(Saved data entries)
|---|

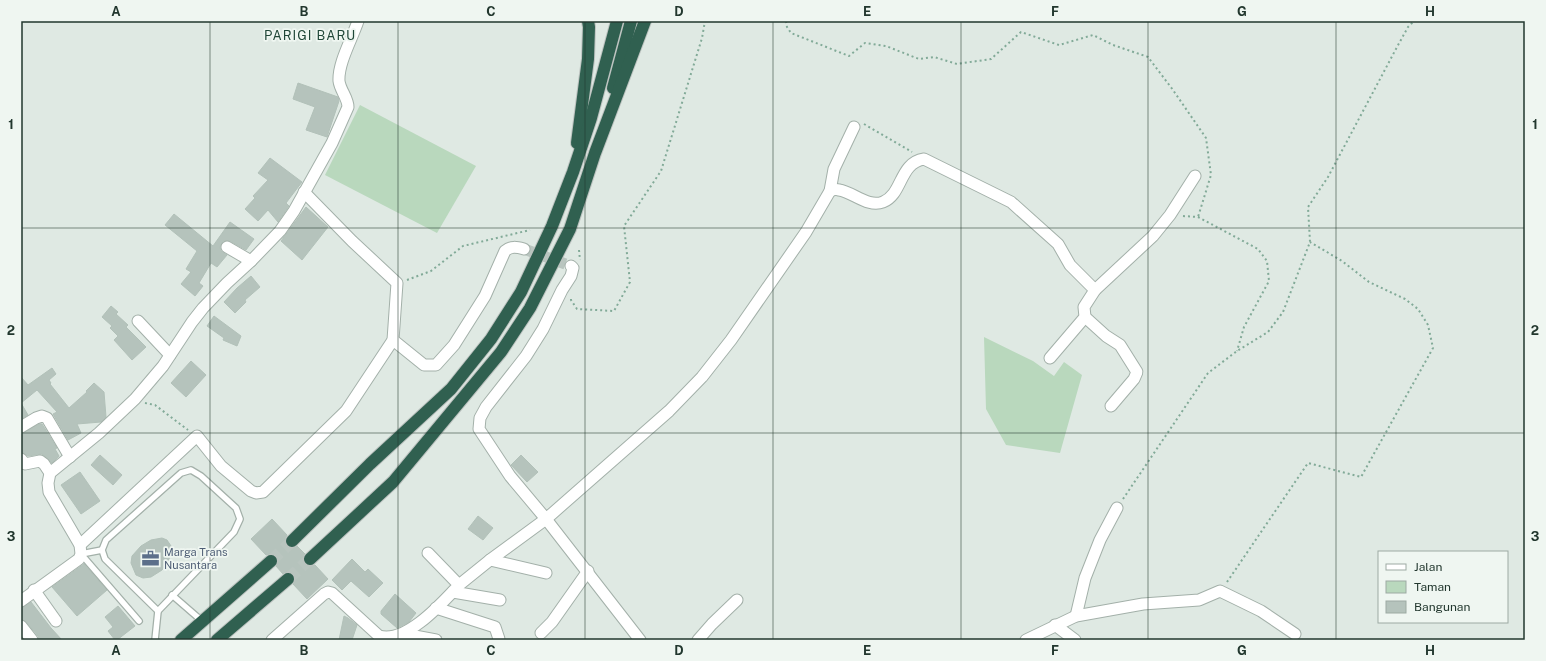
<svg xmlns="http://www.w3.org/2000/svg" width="1546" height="661" viewBox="0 0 1546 661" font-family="'Public Sans',sans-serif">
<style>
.green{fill:#b9d8bd}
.building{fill:#b5c3bc;stroke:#b2c1b9}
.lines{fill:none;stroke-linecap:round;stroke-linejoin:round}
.minor-tunnel{stroke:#b9c5bf;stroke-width:11;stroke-dasharray:11 5.5;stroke-linecap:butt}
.motorway-tunnel{stroke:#b9c5bf;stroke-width:12;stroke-dasharray:12 6;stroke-linecap:butt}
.service-casing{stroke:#a3b0a9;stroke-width:8}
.minor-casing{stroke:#a3b0a9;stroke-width:13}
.motorway-casing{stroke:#bdc3c0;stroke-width:14}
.path{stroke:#82aa98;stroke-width:2;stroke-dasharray:2 3;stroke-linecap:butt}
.service{stroke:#fff;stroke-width:5.5}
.minor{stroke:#fff;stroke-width:11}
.motorway{stroke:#306050;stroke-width:12}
.grid{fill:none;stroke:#22372e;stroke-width:1;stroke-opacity:0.55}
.labels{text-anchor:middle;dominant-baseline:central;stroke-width:3.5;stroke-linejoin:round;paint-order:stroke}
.service-label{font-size:11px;fill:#4e5e75;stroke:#eff6f1;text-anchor:start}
.quarter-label{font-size:13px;letter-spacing:1px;fill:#204738;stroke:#eff6f1}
.neatline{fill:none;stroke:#22372e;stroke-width:1.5}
.grid-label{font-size:13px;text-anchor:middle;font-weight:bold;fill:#22372e}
</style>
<rect width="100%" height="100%" fill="#dfe9e3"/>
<g class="green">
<path d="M360,105l116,61 -39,67 -112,-58z"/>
<path d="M984,337l49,24 21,15 10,-14 18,13 -22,78 -54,-8 -20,-36z"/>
</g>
<g class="building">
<path d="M298,83l40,14 1,4 -12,36 -21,-7 9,-23 -22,-8z"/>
<path d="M270,158l32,24 -16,21 3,3 -11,16 -10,-12 -10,11 -13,-12 10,-11 -2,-2 15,-16 -10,-7z"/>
<path d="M306,207l22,20 -26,33 -21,-19z"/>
<path d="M174,214l39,32 17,-24 24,17 -8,11 -16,-9h-7l-3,6 1,4 6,4 -10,12 -6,-4 -12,20 4,3 -8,10 -14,-12 10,-12 -5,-3 11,-18 -32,-26z"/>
<path d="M251,276l9,11 -15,13 1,2 -11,11 -11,-11 13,-14z"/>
<path d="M111,306l7,6 -2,2 12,11 -2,2 20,20 -14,13 -18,-20 4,-4 -8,-8 2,-2 -10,-9z"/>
<path d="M214,316l27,20 -4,10 -14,-6 1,-2 -17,-12z"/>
<path d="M191,361l15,14 -20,22 -15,-14z"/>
<path d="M52,368l4,6 -7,6 2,3 -1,1 19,24 18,-16 -1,-1 8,-8 10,9 2,25 -5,5 -24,2 4,9 -13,7 -15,-26 4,-2 -20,-22 -16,13 7,12 -7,4v-42l7,8z"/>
<path d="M39,424h3l15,24 -2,1 4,7 -7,7 -10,-9 -14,2 -7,-4v-18z"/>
<path d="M100,455l22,20 -9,10 -22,-20z"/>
<path d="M521,455l17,17 -11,10 -16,-17z"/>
<path d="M80,472l20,29 -19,13 -20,-29z"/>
<path d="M478,516l15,12 -10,12 -15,-11z"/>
<path d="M272,519l15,16 -2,4 1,7 4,2 7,-2 8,8 -2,6 2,4 3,2 7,-1 13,14 -21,20 -14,-15 2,-6 -2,-4 -6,-2 -4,2 -7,-8 2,-6 -2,-4 -6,-2 -4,1 -15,-16z"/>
<path d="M162,538l5,2 4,6 -2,14 -7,10 -11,7 -8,1 -7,-3 -5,-12 1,-7 9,-10 10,-6z"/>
<path d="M352,559l13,13 3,-3 15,14 -14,14 -18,-16 -9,9 -10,-10z"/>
<path d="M84,564l23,26 -30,26 -25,-29z"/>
<path d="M395,594l21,19 -7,9 -12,6 -16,-14v-3z"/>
<path d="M31,602l20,26 11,12h-23l-1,-4 -12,-14 -5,-3v-11z"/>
<path d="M118,606l17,20 -18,14h-2l-7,-9 5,-4 -8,-10z"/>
<path d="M344,616l4,2 9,7 -5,15h-13z"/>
</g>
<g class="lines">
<path class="minor-tunnel" d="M524,249l47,17"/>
<g class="motorway-tunnel">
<path d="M271,561l21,-20"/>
<path d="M288,579l22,-20"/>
</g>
<defs>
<g id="service">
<path d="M191,470l10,6 35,32 4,11 -6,13 -76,79 -53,-52 -3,-9 4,-10 75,-67z"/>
<path d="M81,554l58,67"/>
<path d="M81,554l21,-4"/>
<path d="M172,595l30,26"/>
<path d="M155,640l3,-29"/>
</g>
<g id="minor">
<path d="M830,191c2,-1 6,-2 9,-1 14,2 29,18 44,12 20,-8 16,-39 41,-43l87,43 47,42 12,21 25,25 -11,17 1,10 -35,41"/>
<path d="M227,247l24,14"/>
<path d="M571,266l2,2 -2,8 -9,14 -19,39 -17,27 -40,51 -6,11 -1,11 31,47 36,43 123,-108 33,-34 29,-37 75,-108 24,-41 4,-22 20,-42"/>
<path d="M1095,290l58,-54 17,-21 25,-39"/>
<path d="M1085,317l21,19 14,9 17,27 -3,7 -23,27"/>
<path d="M138,321l32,34"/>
<path d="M393,340l31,25h12l18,-20 31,-49 20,-45c6,-5 11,-4 19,-2"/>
<path d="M21,427l15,-9 6,-2 5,2 23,39"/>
<path d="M21,459l4,5 15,-3 4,3 6,9"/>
<path d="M80,545l117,-109 24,30 30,25 5,2 7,-1 83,-81 47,-71 4,-57 -45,-42 -48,-49"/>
<path d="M490,560l56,13"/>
<path d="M459,585l31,-25 56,-41 94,121"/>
<path d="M34,590l22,31"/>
<path d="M453,592l47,8"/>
<path d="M21,601l58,-42 2,-5 -1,-9 -31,-53 -1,-9 2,-10 49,-40 36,-34 28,-33 29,-44 11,-14 24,-25 24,-22 29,-30 14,-20 38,-68 16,-36c0,-9 -8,-17 -9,-26 -1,-18 13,-42 19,-60"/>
<path d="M436,608l59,19 4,12"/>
<path d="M1076,616l9,-38 15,-38 17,-32"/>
<path d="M1055,625l20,15"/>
<path d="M21,626l11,14"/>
<path d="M541,633l11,-11 36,-51"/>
<path d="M404,634l32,6"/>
<path d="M272,640l52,-46 4,-2 4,1 47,43c27,8 63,-33 80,-51l-31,-32"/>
<path d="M698,640l14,-16 25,-24"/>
<path d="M1026,640l50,-24 67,-12 56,-4 21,-9 41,20 34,23"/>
</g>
<g id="motorway">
<path d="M613,88l18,-67"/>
<path d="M577,143l11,-84 1,-32 -1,-6"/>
<path d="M292,541l78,-77 81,-75 40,-50 30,-47 31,-66 21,-54 18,-54 26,-97"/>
<path d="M310,559l83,-77 108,-130 29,-44 40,-79 25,-76 50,-132"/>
<path d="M181,640l90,-79"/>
<path d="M217,640l71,-61"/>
</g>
</defs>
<use href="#service" class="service-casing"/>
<use href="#minor" class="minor-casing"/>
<use href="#motorway" class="motorway-casing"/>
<g class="path">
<path d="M786,21l1,6 4,6 58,23 16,-13 21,3 33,13 15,-2 23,7 34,-5 30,-27 38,13 34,-10 20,10 35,12 25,33 33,48 5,37 -13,42"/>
<path d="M864,124l48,28"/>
<path d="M1183,216l15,1 60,32 9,12 2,20 -25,46 -7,24"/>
<path d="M579,250l1,10"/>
<path d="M407,280l24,-9 32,-25 67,-16"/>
<path d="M571,299v1l6,9 37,2 16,-29 -6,-56 37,-55 41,-133 3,-17"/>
<path d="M145,403l10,2 33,25"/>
<path d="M1123,499l85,-126 29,-22 31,-19 15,-20 27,-70 -2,-35 20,-30 69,-130 11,-20 6,-6"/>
<path d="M1227,582l81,-119 53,14 72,-129 -5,-23 -10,-16 -13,-10 -36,-17 -27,-21 -32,-19"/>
</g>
<use href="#service" class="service"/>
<use href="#minor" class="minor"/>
<use href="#motorway" class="motorway"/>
</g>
<path class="grid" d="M210,21v619M398,21v619M585,21v619M773,21v619M961,21v619M1148,21v619M1336,21v619M21,228h1504M21,433h1504"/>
<defs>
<symbol id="office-bare" viewBox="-9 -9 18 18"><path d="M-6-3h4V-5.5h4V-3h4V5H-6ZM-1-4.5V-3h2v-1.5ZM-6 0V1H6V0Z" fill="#5c6f8a" stroke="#eff6f1" stroke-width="2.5" paint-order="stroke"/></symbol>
</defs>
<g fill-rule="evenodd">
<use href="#office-bare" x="138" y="546" width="25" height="25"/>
</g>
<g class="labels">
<g class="service-label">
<text x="164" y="552">Marga Trans<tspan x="164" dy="13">Nusantara</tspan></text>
</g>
<g class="quarter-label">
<text x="310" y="35">PARIGI BARU</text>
</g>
</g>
<rect width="1546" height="661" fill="none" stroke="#eff6f1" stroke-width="44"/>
<rect x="1378" y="551" width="130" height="72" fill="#eff6f1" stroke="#9daaa3"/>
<rect x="1386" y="564" width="20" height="6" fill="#ffffff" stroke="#9daaa3"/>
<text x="1414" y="571" font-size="12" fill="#22372e">Jalan</text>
<rect x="1386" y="581" width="20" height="12" fill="#b9d8bd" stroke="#9daaa3"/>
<text x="1414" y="591" font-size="12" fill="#22372e">Taman</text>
<rect x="1386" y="601" width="20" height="12" fill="#b5c3bc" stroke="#9daaa3"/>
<text x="1414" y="611" font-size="12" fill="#22372e">Bangunan</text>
<rect x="22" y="22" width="1502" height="617" class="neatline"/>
<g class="grid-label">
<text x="116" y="16">A</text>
<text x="304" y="16">B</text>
<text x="491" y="16">C</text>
<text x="679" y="16">D</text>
<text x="867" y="16">E</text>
<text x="1055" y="16">F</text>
<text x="1242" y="16">G</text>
<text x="1430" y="16">H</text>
<text x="11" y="129">1</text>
<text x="1535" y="129">1</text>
<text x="11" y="335">2</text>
<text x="1535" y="335">2</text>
<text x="11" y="541">3</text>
<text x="1535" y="541">3</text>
<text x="116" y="655">A</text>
<text x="304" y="655">B</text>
<text x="491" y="655">C</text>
<text x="679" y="655">D</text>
<text x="867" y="655">E</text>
<text x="1055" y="655">F</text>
<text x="1242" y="655">G</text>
<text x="1430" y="655">H</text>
</g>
</svg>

|---|

Every line in the data above that contains "linejoin" needs to be copied.

• Your solution
.lines{fill:none;stroke-linecap:round;stroke-linejoin:round}
.labels{text-anchor:middle;dominant-baseline:central;stroke-width:3.5;stroke-linejoin:round;paint-order:stroke}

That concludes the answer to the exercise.